Hi i have just bought a 300 ltr Juwel and was wanting to change from Coral Sand to something else that is dark and buffers the water.

I was looking into Carib Sea Cichlid sand but i don't like it as much when you see it in peoples tanks as it looks no where near as dark as what it shows on their website.

I was wanting to try and find out if there is a black/v.dark substrate out there that also buffers the water like the Eco Complete does?? Also i would prefer if it wasn't super fine sand as i don't want it all getting suck up my siphon lol i still have bad memorys of when i had silica sand, bad days lol

I will keep my fingers crossed that there is a type of sand out there like this.

Ashley :fish:


----------



## Cich of it all (Mar 29, 2007)

I'm not aware of any pure black sand that also has buffering characteristics. 
You could mix some Carib-Sea Tahitian Moon Sand in with the Cichlid sand and get it pretty dark. That, or you could use pure TMS and put some of the crushed coral inside a canister (or in a media bag inside a HOB filter). IME, crushed coral doesn't do all that much to raise PH anyway. As long as your PH is between 7.5 and 8.5 (assuming your talking about Africans) I wouldn't worry about it. Just my 2 centavos.


----------



## ayruadumas (Dec 13, 2005)

Sea Chem has a product that is black and buffers. But it looks more like a washed out black and not very dark. I use it in a salt tank and it buffers my water nicely.


----------



## Kramerpit (Jun 23, 2008)

what does it mean to "buffer" the waters? Sorry Im new to the hobby.


----------



## Tula (Sep 9, 2007)

What about just using a black substrate that you like and then adding crushed coral to your filter to buffer the water.

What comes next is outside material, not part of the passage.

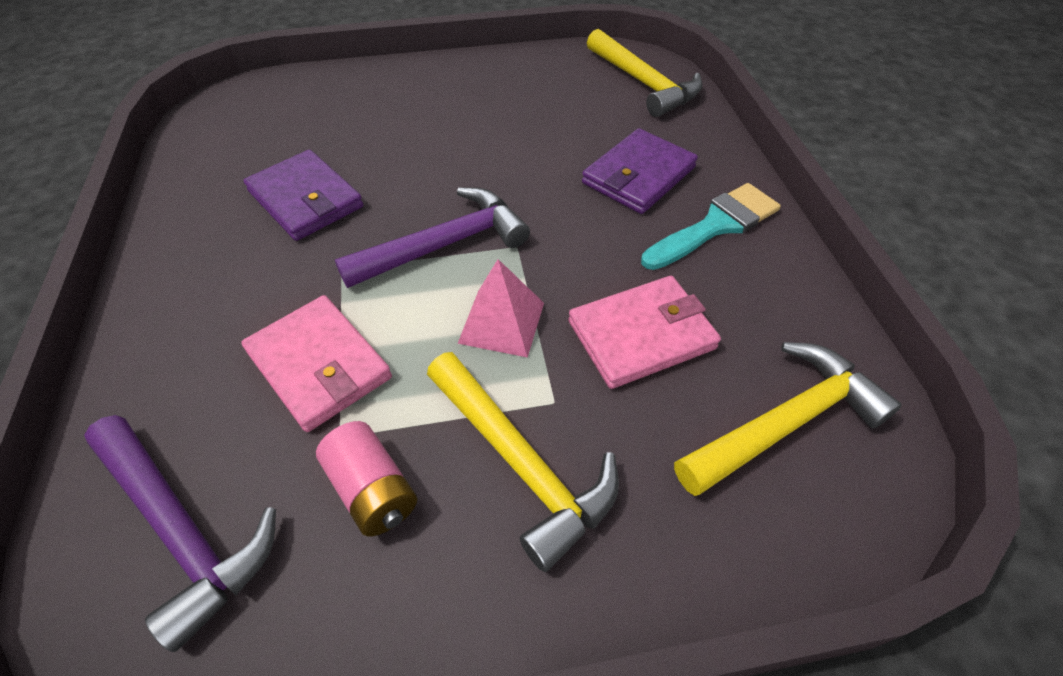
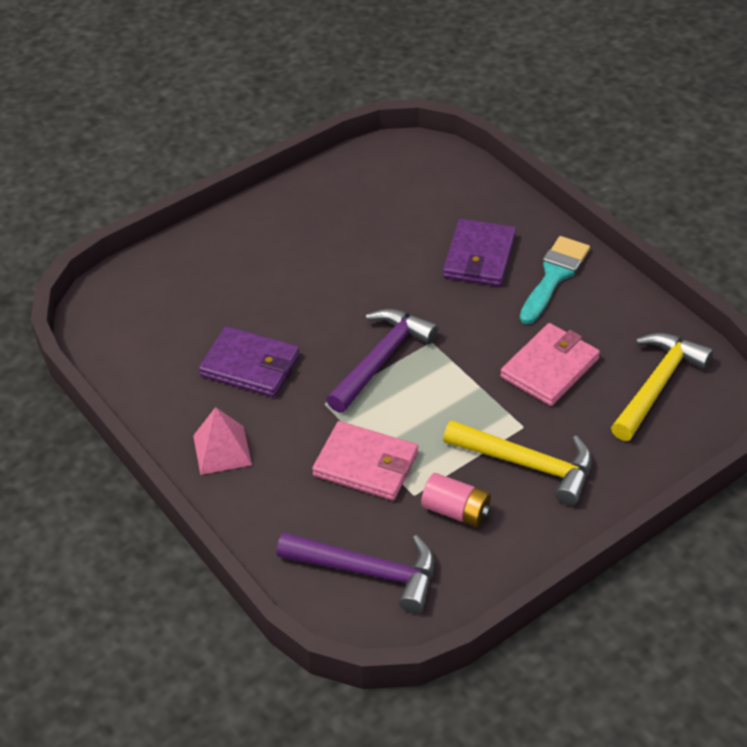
camera: 25 degrees left, 5 degrees down
pink pyramid [457,259,544,358] -> pink pyramid moved to [193,407,252,475]
yellow hammer [587,29,703,117] -> none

I put some crushed coral in a stocking and put it on top of the media in my HOB filter. If you have a canister filter you can usually fit the stocking into one of the compartments.

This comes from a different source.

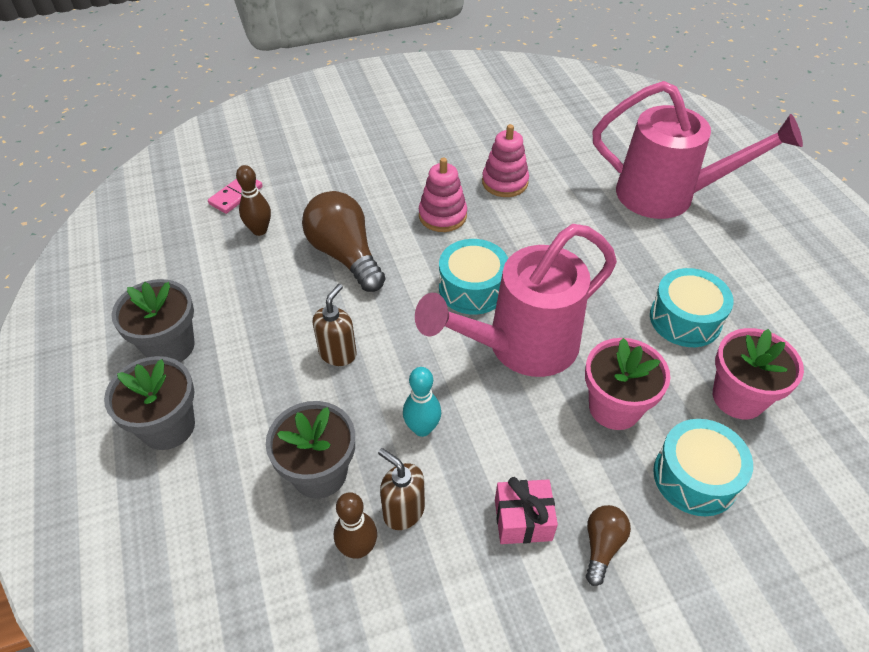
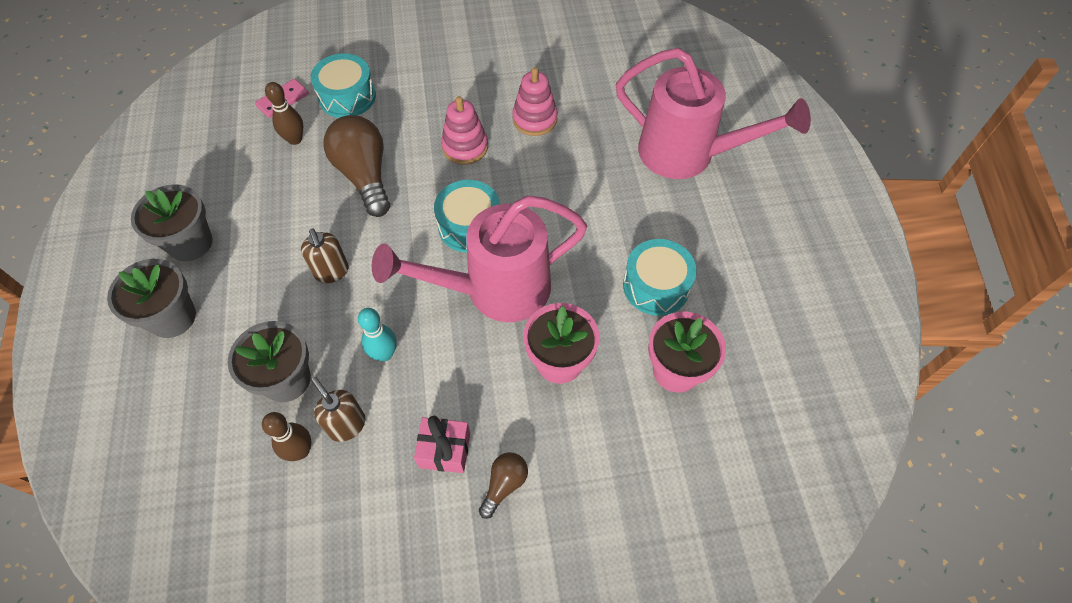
camera: 10 degrees right, 10 degrees up
brown soap dispenser [313,284,357,366] -> brown soap dispenser turned 120 degrees clockwise [301,228,349,283]
turquoise drum [653,419,753,516] -> turquoise drum moved to [311,53,376,118]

What's the PH of your water, do you need to buffer it?


----------



## ayruadumas (Dec 13, 2005)

Here is the substrate I was refering to.

http://www.seachem.com/products/product ... Coast.html

http://www.seachem.com/support/FAQs/GrayCoast_faq.html


----------



## Cich of it all (Mar 29, 2007)

ayruadumas said:


> Here is the substrate I was refering to.
> 
> http://www.seachem.com/products/product ... Coast.html
> 
> http://www.seachem.com/support/FAQs/GrayCoast_faq.html


...but that's gray (?)


----------



## ayruadumas (Dec 13, 2005)

Doh  How about "light" black? Thats as close to a black buffering substrate that is available. I could be wrong though. There might be something else, not as "light" black as the graycoast, that buffers...........


----------